Hond met hondsdolheid aangetoond in Amsterdam
De Nederlandse Voedsel- en Warenautoriteit (NVWA) heeft op woensdagavond 15 februari, bij een hond in Amsterdam hondsdolheid vastgesteld. Het hondje van 8,5 week oud, is inmiddels geëuthanaseerd. De GGD Amsterdam is diezelfde avond gestart met contactonderzoek. Inmiddels heeft zij alle mensen (circa 50 personen) die in contact zijn geweest met de hond opgespoord en gevaccineerd om te voorkomen dat ook zij ziek worden. De NVWA spoort dieren op die in contact zijn geweest met dit hondje. Het gaat niet alleen om honden, ook andere dieren kunnen besmet zijn. De NVWA heeft inmiddels 2 katten en 1 hond opgespoord die in contact zijn geweest met het hondje.
Hondsdolheid, ook wel rabiës genoemd, wordt veroorzaakt door een virus. Het virus wordt uitgescheiden in speeksel. Bij bijten, maar ook door likken kunnen mensen en dieren besmet raken. Al voordat dieren verschijnselen vertonen van hondsdolheid zijn ze besmettelijk voor hun omgeving.
De besmetting van hondsdolheid bij dit hondje is bevestigd door het Centraal
Veterinair Instituut in Lelystad. Bij een vermoeden van een dierziekte wordt dit
instituut altijd door de NVWA ingeschakeld om de monsters van het zieke dier te
onderzoeken.
Het hondje was gevonden in Marokko waar rabiës bij dieren voorkomt. Op 4 februari 2012 is het jonge hondje met een chip en een gezondheids certificaat vanuit Marokko naar Spanje vervoerd. Op 11 februari is de hond vanuit Spanje naar Nederland vervoerd. Sinds 1991 is er in Nederland geen hondsdolheid bij huisdieren aangetroffen. Regio’s in de directe omgeving waar nog hondsdolheid heerst zijn Oost Europa en Noord Afrika. Om mens en dier te beschermen tegen deze dierziekte gelden strenge eisen bij het importeren van (huis)dieren uit het buitenland.
Meer informatie:
Hondsdolheid (rabiës)
Rabiës wordt veroorzaakt door een virus, het Lyssa virus dat bij dieren kan voorkomen en op de mens kan worden overgedragen. Het virus bevindt zich bij besmette dieren onder andere in het speeksel en verspreidt zich na bijten of krabben via de zenuwbanen door het lichaam. Als het virus de hersenen bereikt ontstaan de kenmerkende gedragsveranderingen waar de ziekte zijn naam aan te danken heeft: hondsdolheid. Het virus kan behalve honden ook andere zoogdieren besmetten, inclusief de mens. Zonder tijdige behandeling verloopt hondsdolheid meestal dodelijk.
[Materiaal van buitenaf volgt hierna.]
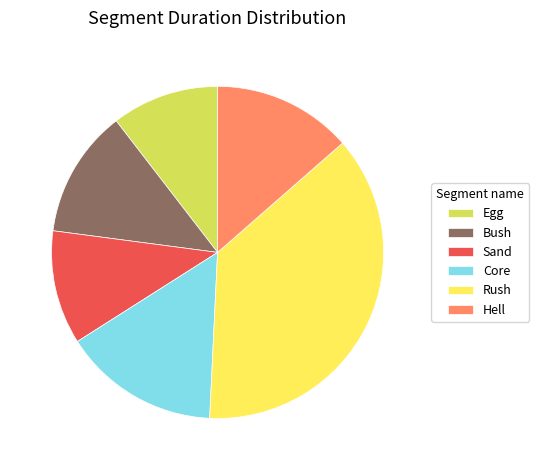

Is it true that Hell is 14% of the pie?

True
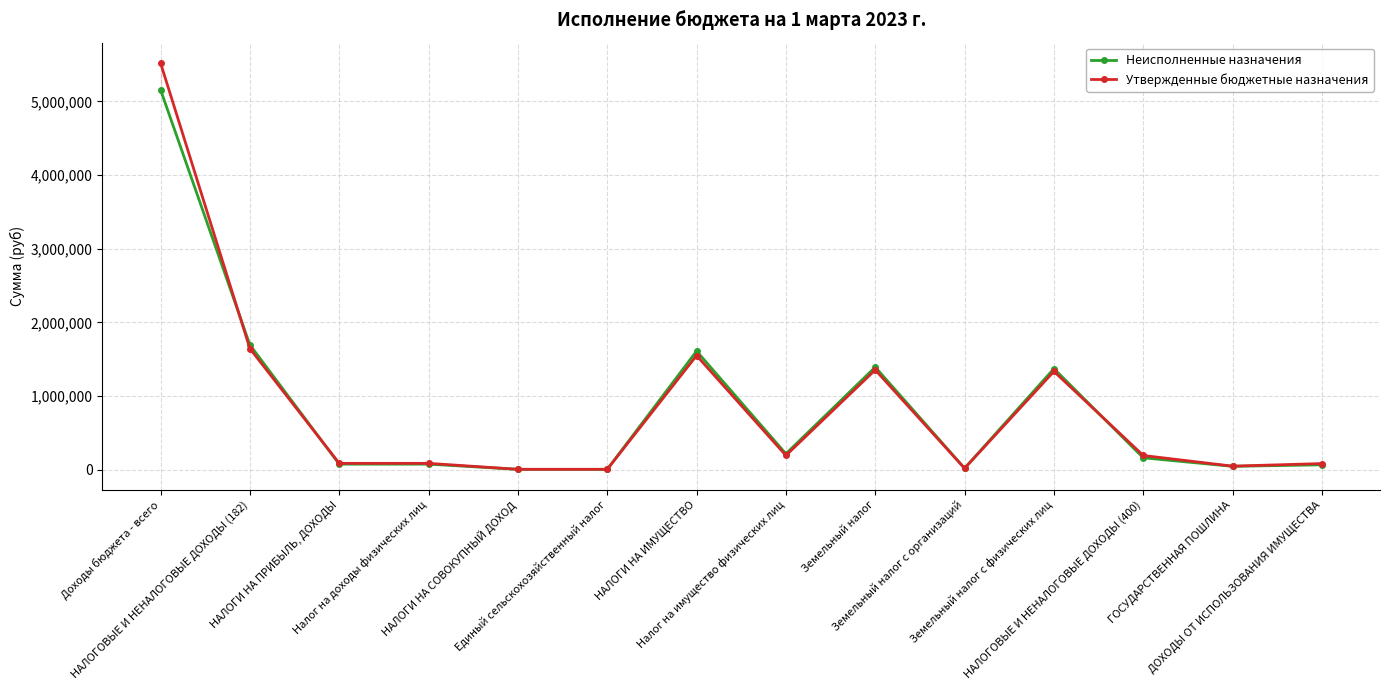

Which series has the largest total across all categories?

Утвержденные бюджетные назначения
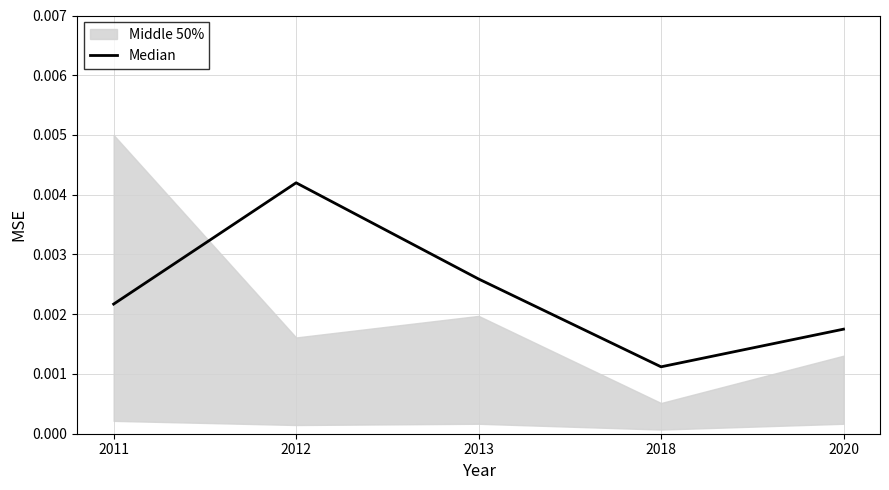

Where is the first local maximum?

2012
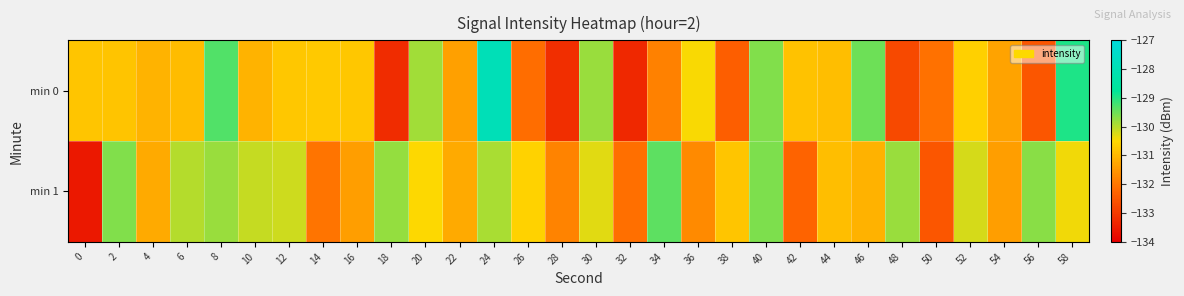

Reading right to left, extract all data points from this chart.

min 0: 58=-128.9	56=-132.5	54=-131.3	52=-130.6	50=-132.1	48=-132.7	46=-129.5	44=-130.9	42=-130.8	40=-129.6	38=-132.4	36=-130.5	34=-131.8	32=-133.3	30=-129.8	28=-133.2	26=-132.1	24=-127.9	22=-131.4	20=-129.9	18=-133.2	16=-130.8	14=-130.7	12=-130.7	10=-131.1	8=-129.3	6=-130.9	4=-131.1	2=-130.8	0=-130.8
min 1: 58=-130.4	56=-129.7	54=-131.4	52=-130.2	50=-132.5	48=-129.8	46=-131.1	44=-130.9	42=-132.3	40=-129.6	38=-130.8	36=-131.7	34=-129.4	32=-132.1	30=-130.3	28=-131.8	26=-130.6	24=-129.9	22=-131.2	20=-130.5	18=-129.8	16=-131.4	14=-132.0	12=-130.2	10=-130.1	8=-129.8	6=-130.0	4=-131.2	2=-129.6	0=-133.6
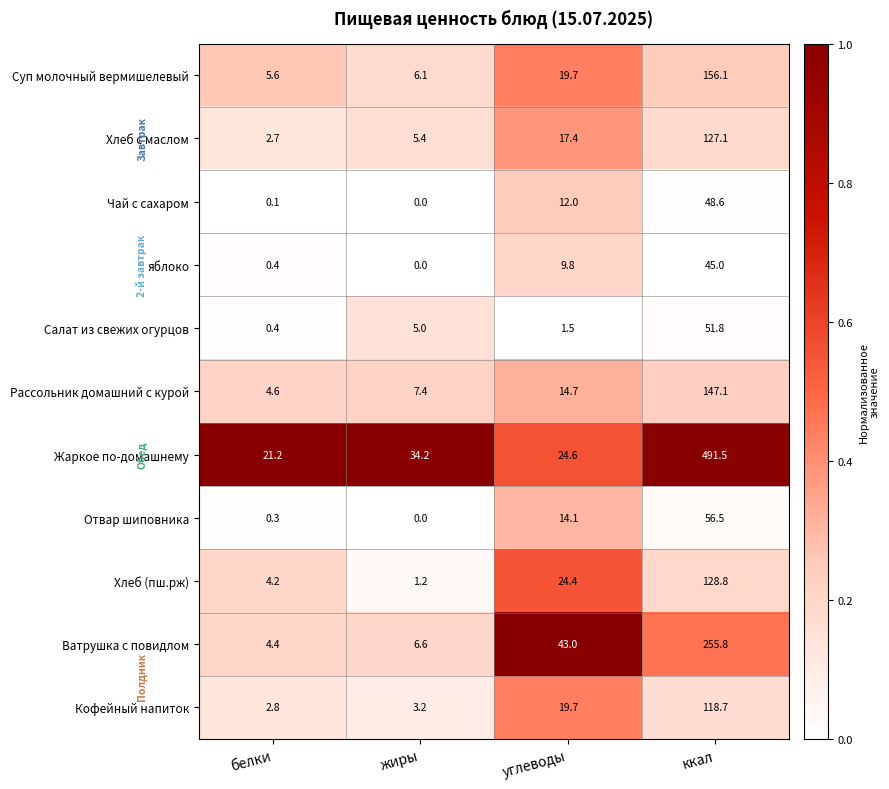

At which label does Жаркое по-домашнему first exceed 34?

жиры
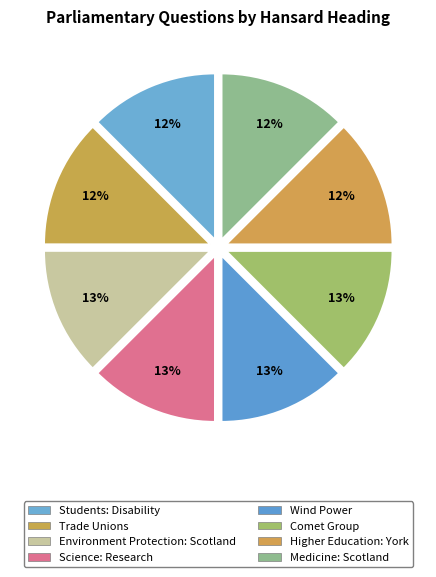

What is the smallest slice in the pie chart?

Trade Unions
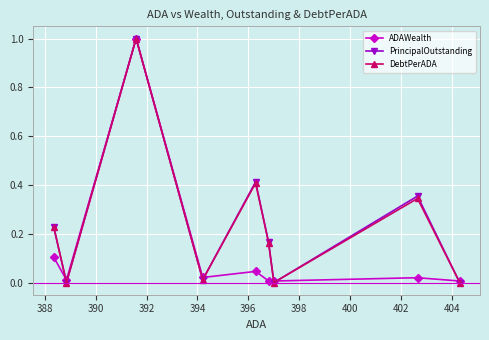

List the series in order of their peak value, highest first.

ADAWealth, PrincipalOutstanding, DebtPerADA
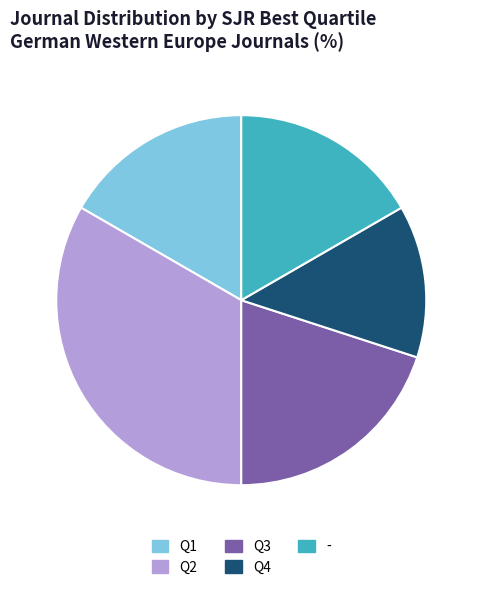

Do Q4 and - together represent more than half of the pie?

No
Een verwant virus komt voor bij sommige soorten vleermuizen. Aan deze diersoort heeft dit virus zijn naam te danken: het vleermuizen-lyssa virus, in de Engelstalige literatuur het ‘European bat lyssa virus’ (EBLV). Van dit virus dat ook in Nederland regelmatig voorkomt bij onder andere de laatvlieger (circa 20% besmet) zijn heel weinig gevallen bekend waarbij de mens na bijvoorbeeld een beet, ziek is geworden. Het lijkt er dus op dat dit virus minder agressief is voor mensen. Het blijft niettemin onverstandig om vleermuizen aan te raken. Zeker als zo’n diertje dat normaal erg schuw is opgepakt kan worden (gedragsverandering).